Here are three more reasons why these programs are so important:

  1. The teen pregnancy rate is at it lowest level in almost forty years. According to a CDC study, fewer teens than ever are giving birth in the U.S. There have been record decreases in teen pregnancy across all ethnicities but especially among Latinx and Black teens. The evidence, notes the Guttmacher Institute, points to increased use of contraception for the cause of these steep declines: “The vast majority of the decline in teen pregnancy—86%—was the result of improvements in contraceptive use.” Programs that help young people learn about healthy relationships and options will only help continue the downward trend. To throw away what works because it doesn’t fit with a political agenda will wreak havoc on young people’s health and lives.
  2. The defunded programs work with teens who are the most vulnerable to unintended pregnancy and those programs that are already successful. The rate of teen pregnancies in 10 Choctaw Nation counties in Oklahoma is higher than the national rate. The Choctaw Nation’s program to target at-risk teens in Oklahoma was set to offer Native American youth, for the first time, an evidence-based pregnancy prevention curriculum in middle and high schools. Another of the gutted programs was through the University of Texas’ Health Science Center. The UT program aims to work with particularly vulnerable groups of young people, including youth in juvenile detention centers and youth in foster care. But what’s most astounding about this one is that it is already incredibly successful — in only three years, the program contributed to a 19 percent reduction in the teen birth rate in San Antonio, TX.
  3. These programs aren’t only about preventing pregnancy. Teens deserve information on how to protect against sexually transmitted infections and how to navigate relationships. Chicago’s Department of Public Health had a grant to offer on-site sexual health education, screenings for STIs, and confidential counseling with a health educator. Why? Because Chicago has the first and second highest rates in the nation, respectively, of gonorrhea and chlamydia infections among teens. The city simply wants to help young people protect themselves against these infections and against HIV by providing this care, along with education, to teens in Chicago’s public high schools.

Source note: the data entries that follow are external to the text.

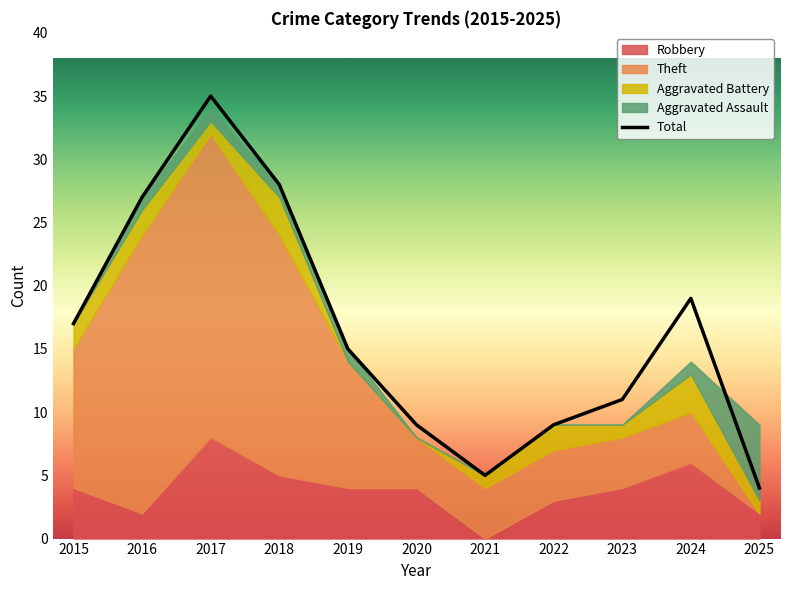

How many lines are shown in the chart?

5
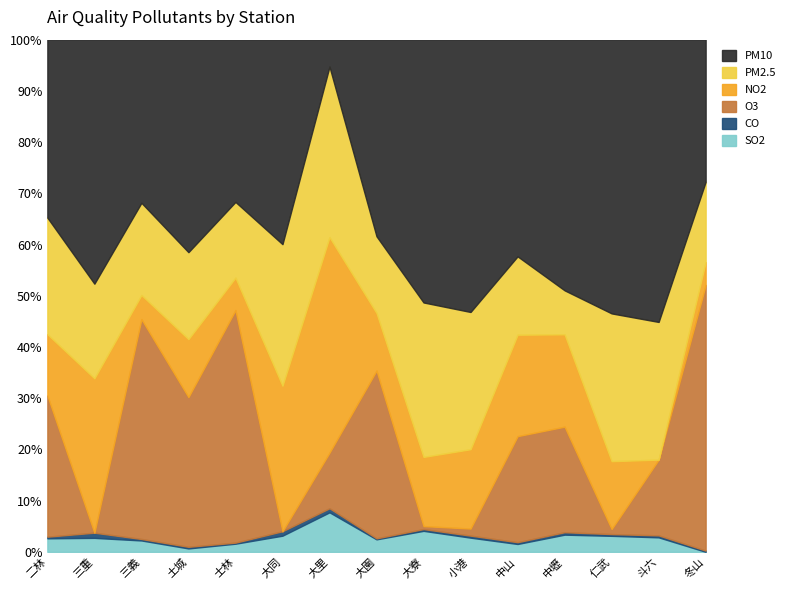

The SO2 series shows 0.0 at 冬山. True or false?

True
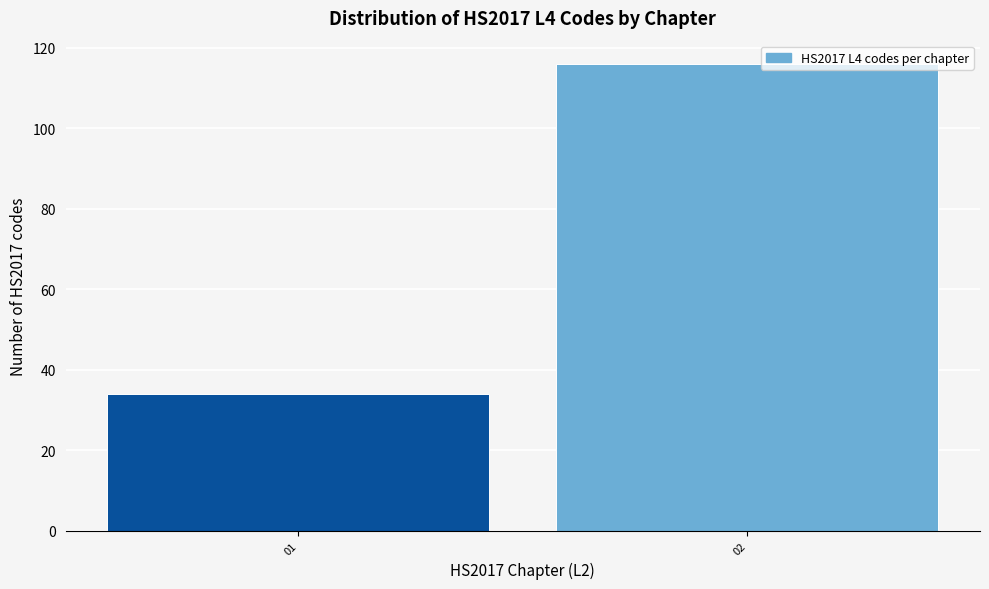

Reading left to right, extract all data points from this chart.

34	116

The Reveal Center for Investigative Reporting reported that the cuts were about a shift to abstinence-only programs:

Pat Paluzzi of the Healthy Teen Network in Baltimore said the axing of the program, including her project to develop an app to answer teen girls’ health questions, is “part and parcel of the shift to abstinence-only dollars.”

“They don’t like to deal with the sexual reproductive health of teens,” Paluzzi said. “They frame it in this country as moral issues. Public health issues shouldn’t be political issues.”